Mientras escuchaba sobre automatización y transformación tecnológica, pensé inevitablemente en el sector cultural, históricamente ligado a la sensibilidad humana, la imaginación y la creatividad. Surge entonces una pregunta recurrente: ¿la inteligencia artificial representa la muerte del arte? La respuesta, al menos por ahora, parece ser que no.
La historia demuestra que cada revolución tecnológica ha despertado temores similares. Con la fotografía en el siglo XIX, muchos creyeron que la pintura desaparecería. Sin embargo, surgieron movimientos como el impresionismo, el cubismo y el surrealismo, que exploraron nuevas formas de interpretar la realidad. Hoy sucede algo parecido con la IA generativa.
Actualmente, estas herramientas pueden crear imágenes, música, videos y textos en segundos. Esto ha generado preocupación entre fotógrafos, diseñadores e ilustradores, especialmente porque algunas tareas repetitivas pueden automatizarse. Aun así, numerosos expertos coinciden en que la tecnología no sustituye la intención humana ni la capacidad de transmitir significado emocional y cultural.
El reto no consiste en remplazar a los artistas, sino en prepararlos para utilizar estas herramientas con creatividad.
En Guatemala, esta transformación ya comenzó. Según la Comisión de Economía Naranja de Agexport, durante 2024 el sector creativo integró la IA en áreas como el diseño gráfico, la producción audiovisual y la música, fortaleciendo la competitividad y abriendo nuevas oportunidades de exportación.
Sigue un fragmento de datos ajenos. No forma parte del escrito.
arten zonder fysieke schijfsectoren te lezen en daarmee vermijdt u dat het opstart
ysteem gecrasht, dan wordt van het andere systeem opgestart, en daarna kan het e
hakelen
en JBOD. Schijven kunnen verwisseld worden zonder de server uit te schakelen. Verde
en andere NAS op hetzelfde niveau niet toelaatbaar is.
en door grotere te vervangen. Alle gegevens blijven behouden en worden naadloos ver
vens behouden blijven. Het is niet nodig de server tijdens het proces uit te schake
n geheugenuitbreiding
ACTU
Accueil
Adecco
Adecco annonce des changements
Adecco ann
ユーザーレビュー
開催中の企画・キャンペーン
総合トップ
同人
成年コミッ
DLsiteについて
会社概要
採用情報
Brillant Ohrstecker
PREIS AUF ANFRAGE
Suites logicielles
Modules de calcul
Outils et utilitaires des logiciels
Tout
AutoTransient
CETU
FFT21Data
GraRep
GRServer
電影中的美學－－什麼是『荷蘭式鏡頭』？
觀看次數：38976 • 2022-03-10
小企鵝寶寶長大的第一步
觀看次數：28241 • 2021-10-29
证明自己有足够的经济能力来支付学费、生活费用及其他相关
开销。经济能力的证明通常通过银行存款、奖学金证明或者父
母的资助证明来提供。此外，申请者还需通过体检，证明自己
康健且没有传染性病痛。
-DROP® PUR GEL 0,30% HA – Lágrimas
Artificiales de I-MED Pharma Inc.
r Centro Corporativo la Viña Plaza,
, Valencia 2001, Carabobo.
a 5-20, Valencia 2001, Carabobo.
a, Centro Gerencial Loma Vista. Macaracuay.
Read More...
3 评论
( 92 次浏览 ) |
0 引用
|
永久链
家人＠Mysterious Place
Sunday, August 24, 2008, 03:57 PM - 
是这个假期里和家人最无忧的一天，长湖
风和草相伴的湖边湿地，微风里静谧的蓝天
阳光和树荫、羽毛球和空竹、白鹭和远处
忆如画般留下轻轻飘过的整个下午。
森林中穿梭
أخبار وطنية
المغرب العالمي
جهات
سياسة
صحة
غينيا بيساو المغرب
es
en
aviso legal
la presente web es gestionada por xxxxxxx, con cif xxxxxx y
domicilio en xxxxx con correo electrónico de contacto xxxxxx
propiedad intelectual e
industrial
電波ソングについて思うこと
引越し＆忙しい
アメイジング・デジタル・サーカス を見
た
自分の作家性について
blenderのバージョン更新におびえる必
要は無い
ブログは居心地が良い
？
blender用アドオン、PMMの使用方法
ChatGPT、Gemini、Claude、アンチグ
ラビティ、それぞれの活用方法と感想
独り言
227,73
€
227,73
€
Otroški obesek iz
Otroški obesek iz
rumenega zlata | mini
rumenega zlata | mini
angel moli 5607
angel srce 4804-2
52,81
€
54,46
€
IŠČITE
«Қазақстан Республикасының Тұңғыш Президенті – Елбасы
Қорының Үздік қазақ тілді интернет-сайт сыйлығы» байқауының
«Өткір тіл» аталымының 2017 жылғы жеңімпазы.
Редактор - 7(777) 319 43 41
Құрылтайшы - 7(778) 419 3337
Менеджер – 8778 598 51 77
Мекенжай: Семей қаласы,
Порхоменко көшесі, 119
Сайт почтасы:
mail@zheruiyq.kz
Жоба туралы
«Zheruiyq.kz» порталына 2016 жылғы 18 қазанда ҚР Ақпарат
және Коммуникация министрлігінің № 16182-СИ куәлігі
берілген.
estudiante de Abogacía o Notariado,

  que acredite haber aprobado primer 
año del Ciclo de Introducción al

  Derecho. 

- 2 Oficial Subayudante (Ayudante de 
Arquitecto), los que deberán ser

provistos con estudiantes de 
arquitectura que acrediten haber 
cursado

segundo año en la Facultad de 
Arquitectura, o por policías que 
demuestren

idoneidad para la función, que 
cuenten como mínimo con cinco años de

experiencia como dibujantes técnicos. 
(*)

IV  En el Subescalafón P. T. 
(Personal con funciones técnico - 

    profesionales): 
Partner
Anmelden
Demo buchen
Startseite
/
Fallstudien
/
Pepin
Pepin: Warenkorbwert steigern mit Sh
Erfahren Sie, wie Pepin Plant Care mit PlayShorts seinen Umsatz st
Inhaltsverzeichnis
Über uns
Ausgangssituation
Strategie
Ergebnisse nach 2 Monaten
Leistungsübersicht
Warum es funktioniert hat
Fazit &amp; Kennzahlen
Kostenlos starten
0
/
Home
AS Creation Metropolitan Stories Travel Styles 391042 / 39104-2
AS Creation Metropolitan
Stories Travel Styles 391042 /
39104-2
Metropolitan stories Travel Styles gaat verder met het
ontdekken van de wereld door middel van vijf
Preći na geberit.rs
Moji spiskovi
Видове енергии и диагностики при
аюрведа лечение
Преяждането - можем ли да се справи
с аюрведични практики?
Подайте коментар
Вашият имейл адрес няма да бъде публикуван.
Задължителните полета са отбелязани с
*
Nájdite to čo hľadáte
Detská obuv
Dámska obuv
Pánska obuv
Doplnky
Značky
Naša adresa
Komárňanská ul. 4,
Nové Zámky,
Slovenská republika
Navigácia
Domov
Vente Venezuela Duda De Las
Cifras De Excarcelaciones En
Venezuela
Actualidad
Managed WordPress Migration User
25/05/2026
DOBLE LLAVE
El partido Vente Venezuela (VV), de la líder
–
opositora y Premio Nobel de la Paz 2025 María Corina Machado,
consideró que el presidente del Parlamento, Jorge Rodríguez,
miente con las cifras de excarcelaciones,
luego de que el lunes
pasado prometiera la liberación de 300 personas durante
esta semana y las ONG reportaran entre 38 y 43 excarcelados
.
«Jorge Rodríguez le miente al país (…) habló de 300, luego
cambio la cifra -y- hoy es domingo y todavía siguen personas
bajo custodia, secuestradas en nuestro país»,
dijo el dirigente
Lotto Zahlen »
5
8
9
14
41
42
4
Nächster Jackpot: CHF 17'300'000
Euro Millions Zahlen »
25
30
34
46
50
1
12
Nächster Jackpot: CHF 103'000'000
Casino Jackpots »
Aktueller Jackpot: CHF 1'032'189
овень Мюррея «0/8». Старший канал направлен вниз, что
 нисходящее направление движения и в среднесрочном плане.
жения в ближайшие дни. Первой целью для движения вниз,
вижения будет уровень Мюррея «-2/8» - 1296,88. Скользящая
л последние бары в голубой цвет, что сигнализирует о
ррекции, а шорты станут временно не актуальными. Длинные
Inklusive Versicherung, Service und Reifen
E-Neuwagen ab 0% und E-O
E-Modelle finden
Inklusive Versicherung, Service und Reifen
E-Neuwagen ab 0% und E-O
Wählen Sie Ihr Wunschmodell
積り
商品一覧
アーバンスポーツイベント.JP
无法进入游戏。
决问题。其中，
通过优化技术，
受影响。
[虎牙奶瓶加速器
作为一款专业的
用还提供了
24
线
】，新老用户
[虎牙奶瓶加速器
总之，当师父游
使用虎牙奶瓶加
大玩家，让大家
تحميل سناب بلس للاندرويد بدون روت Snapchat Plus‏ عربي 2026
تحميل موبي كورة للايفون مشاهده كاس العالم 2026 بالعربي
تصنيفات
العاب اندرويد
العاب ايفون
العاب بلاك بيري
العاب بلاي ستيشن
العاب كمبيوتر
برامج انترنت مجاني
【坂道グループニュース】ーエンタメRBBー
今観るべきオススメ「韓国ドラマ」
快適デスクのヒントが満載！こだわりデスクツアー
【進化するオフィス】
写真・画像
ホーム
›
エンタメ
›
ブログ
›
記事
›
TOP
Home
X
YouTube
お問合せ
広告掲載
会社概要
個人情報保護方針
Artistas guatemaltecos como Bryan Castro han incorporado experiencias inmersivas en sus obras, demostrando que la tecnología puede convertirse en una extensión del lenguaje artístico y no únicamente en una amenaza.
Guatemala enfrenta brechas digitales, una inversión tecnológica limitada y bajos niveles de formación en habilidades digitales. Además, persisten las preocupaciones éticas relacionadas con los derechos de autor, la desinformación y la sustitución laboral.
Ante este panorama, el Gobierno, junto al Programa de las Naciones Unidas para el Desarrollo y diversos sectores, impulsó la Evaluación del Panorama de IA (AILA), a fin de construir un marco ético, inclusivo y transparente para el desarrollo de esta tecnología. Entre sus prioridades destacan la alfabetización digital y la formación de talento.
La inteligencia artificial no debe entenderse únicamente como una herramienta tecnológica, sino como un cambio cultural profundo. El arte seguirá existiendo porque la emoción, la identidad y la experiencia humana continúan siendo difíciles de automatizar por completo.